As they telepath back and forth, she slips a touch of malice into her lies. Any sweetness will grow his suspicion. But his assault is tireless. He asks the same question many, many times. In the hurricane of his black distrust she bows and trudges on, moving the dead kings’ holojoules through the air.

A vast capcitance wheels around her, pulled from the casualties of the dissolved fleet. It is a potent residue of the murder, a real power torn not only from kings and emperors but from flight crews, and bodyguards, cooks and cabinet aides. The crime is real. It can never be undone. She swallows hard and tells herself the thing she planned to tell herself before she crossed this line: they are her enemy—everyone in the sky was her enemy—just as everyone who stands between her and the end is her enemy now.

The world is no longer the world. It is a bin of jumbled variables she must sort through quickly if she is to make it to her goal. She did not ask for this. This was—

Why are you bringing him south?
Nathaniel asks.

For the ink of course,
she says. And to her unending sorrow this is not untrue.

You should have destroyed him by now. You’re far too sentimental.

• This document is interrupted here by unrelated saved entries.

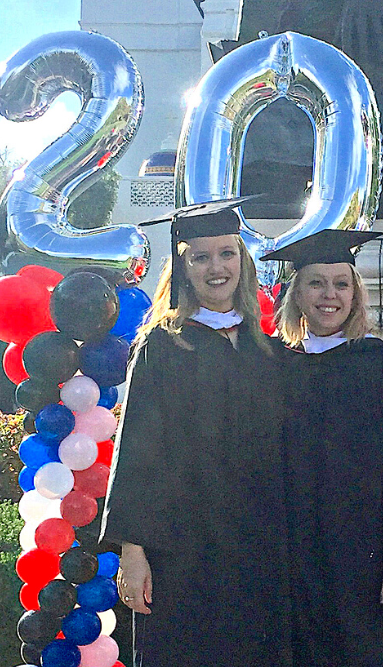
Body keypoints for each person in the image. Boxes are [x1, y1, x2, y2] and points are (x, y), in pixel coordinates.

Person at [100, 200, 294, 667]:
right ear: (183, 267)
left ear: (242, 262)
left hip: (259, 548)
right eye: (200, 256)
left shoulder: (265, 348)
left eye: (227, 253)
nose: (216, 267)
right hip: (183, 551)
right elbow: (137, 454)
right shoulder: (163, 345)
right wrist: (133, 551)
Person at [262, 229, 383, 667]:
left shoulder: (382, 365)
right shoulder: (271, 366)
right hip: (293, 565)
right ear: (296, 294)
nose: (330, 295)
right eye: (316, 283)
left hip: (370, 567)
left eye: (341, 284)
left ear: (355, 294)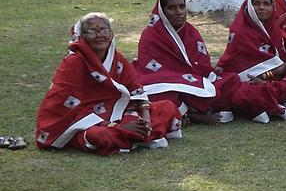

“I’ll make ink soon enough. Why are you so eager? He’s your nephew.
Was
your nephew, once. I thought you might—”

Nathaniel snaps violently,
Focus on what you’re good at! Please!

“And what’s that?”

Capturing his fluids! You might have moved on to blood by now and been done with this—but no … I wonder why. Why delay? Why bother giving him those books?

Sena ignores the horrible attack. “I see he means nothing to you.”

Don’t affix your weaknesses to me,
Nathaniel thinks.
Caliph Howl is hardly my nephew. He
should
mean nothing to you. He’s just another
thing
that you and I will pass on our way across the stars. Don’t forget that!